O ex-árbitro também acusa o vice-presidente da FPF, Reinaldo Carneiro Bastos, de ter pedido a ele que interferisse em alguns resultados do Campeonato Paulista de 2005. Segundo Marco Polo Del Nero, as acusações de Edilson não passam de retaliação.
O presidente da FPF acrescentou que, em princípio, o ex-árbitro teria dito que a federação não tinha participação na chamada "máfia do apito". A partir do momento em que a entidade teria avisado que entraria na Justiça com ações de danos materiais e morais contra o ex-árbitro, a situação mudou, de acordo com Del Nero, e Edilson Carvalho passou à acusação. "Eu sou advogado e sei. A pessoa procura se defender, envolver outra pessoa. É um homem (Edilson) que está dando tiro para todo lado", afirmou.

Indenização
Marco Polo Del Nero informou que a federação pode indenizar clubes de futebol se a Justiça entender que algum time foi prejudicado no campeonato estadual em razão de arbitragem manipulada. Nesse caso, ele disse que usará o dinheiro que pode vir a conseguir com as ações de danos morais e materiais.

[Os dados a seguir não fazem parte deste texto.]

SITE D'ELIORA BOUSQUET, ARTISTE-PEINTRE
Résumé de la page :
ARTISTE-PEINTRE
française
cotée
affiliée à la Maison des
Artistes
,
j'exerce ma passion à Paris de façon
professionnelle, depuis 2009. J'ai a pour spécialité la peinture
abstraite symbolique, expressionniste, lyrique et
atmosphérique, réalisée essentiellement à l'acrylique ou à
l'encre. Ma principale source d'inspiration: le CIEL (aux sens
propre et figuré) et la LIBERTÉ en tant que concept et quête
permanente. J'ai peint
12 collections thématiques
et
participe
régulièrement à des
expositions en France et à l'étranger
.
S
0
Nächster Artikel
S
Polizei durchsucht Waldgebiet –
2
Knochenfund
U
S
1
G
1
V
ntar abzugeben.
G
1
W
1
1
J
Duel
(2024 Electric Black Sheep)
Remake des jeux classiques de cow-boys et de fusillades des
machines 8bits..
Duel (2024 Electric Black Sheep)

Na audiência pública de hoje, o convidado afirmou ainda que a federação está criando uma corregedoria e uma ouvidoria e instituindo uma espécie de teste psicotécnico para aumentar a transparência na arbitragem. Porém, na opinião do deputado Silvio Torres (PSDB-SP), autor do pedido de audiência, essas providências não podem ser as únicas.

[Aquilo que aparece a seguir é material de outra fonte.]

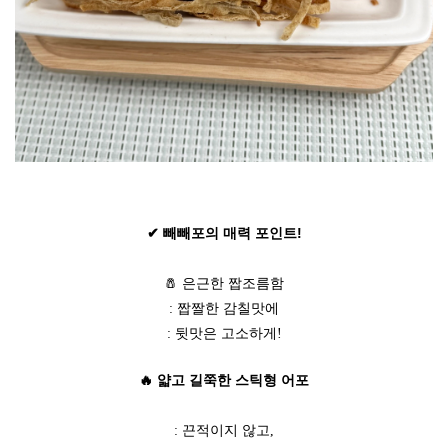
✔ 빼빼포의 매력 포인트!
🧂 은근한 짭조름함
: 짭짤한 감칠맛에
: 뒷맛은 고소하게!
🔥 얇고 길쭉한 스틱형 어포
: 끈적이지 않고,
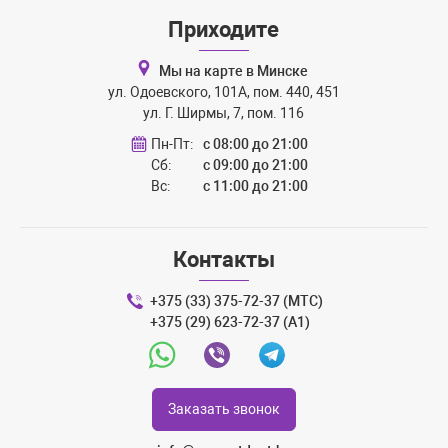
Приходите
Мы на карте в Минске
ул. Одоевского, 101А, пом. 440, 451
ул. Г. Ширмы, 7, пом. 116
Пн-Пт:
с 08:00 до 21:00
Сб:
с 09:00 до 21:00
Вс:
с 11:00 до 21:00
Контакты
+375 (33) 375-72-37 (МТС)
+375 (29) 623-72-37 (A1)
Whatsapp
Viber
Telegram
Заказать звонок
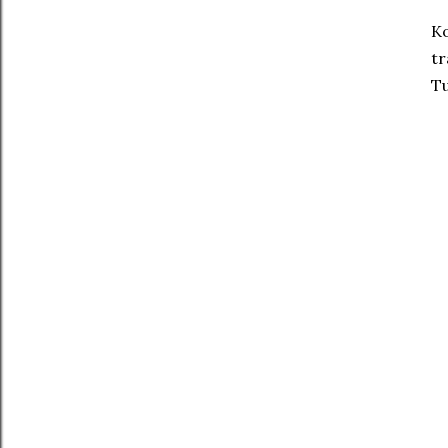
Ko
tr
T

"Temos que trabalhar a criminalização dos árbitros que hoje cometem crimes como esses cometeram", disse. O deputado acredita que a pena a se aplicar, nesse caso, deva ser a de estelionato: de um cinco anos de reclusão e multa.

Agenda
A reunião de hoje faz parte de uma série de audiências que a comissão realizará sobre o assunto. A primeira foi promovida na semana passada, quando foi ouvido o promotor do Ministério Público de São Paulo José Reinaldo Carneiro de Bastos, que cuida do caso. Ele defendeu a anulação de 11 partidas da série A do Campeonato Brasileiro apitadas por Edilson Pereira de Carvalho.

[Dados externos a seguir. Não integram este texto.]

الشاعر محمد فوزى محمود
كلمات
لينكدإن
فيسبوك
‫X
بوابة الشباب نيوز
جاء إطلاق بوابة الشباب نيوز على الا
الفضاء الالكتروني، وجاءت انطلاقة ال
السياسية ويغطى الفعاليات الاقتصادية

As próximas reuniões, segundo o deputado Silvio Torres, serão realizadas a partir de 8 de novembro. Os parlamentares deverão ouvir, nos próximos encontros, o empresário Nagib Fayad, acusado de ser um dos mentores do esquema; o vice-presidente da Federação Paulista de Futebol, Reinaldo Carneiro Bastos; e o presidente da Confederação Brasileira de Futebol (CBF), Ricardo Teixeira.
O deputado adiantou ainda que a comissão planeja realizar audiência pública para debater outro assunto: a proibição de jogadores associados à Nossa Liga de Basquete (NLB) participarem da Seleção Brasileira, pois a liga está em litígio com a Confederação Brasileira de Basquete.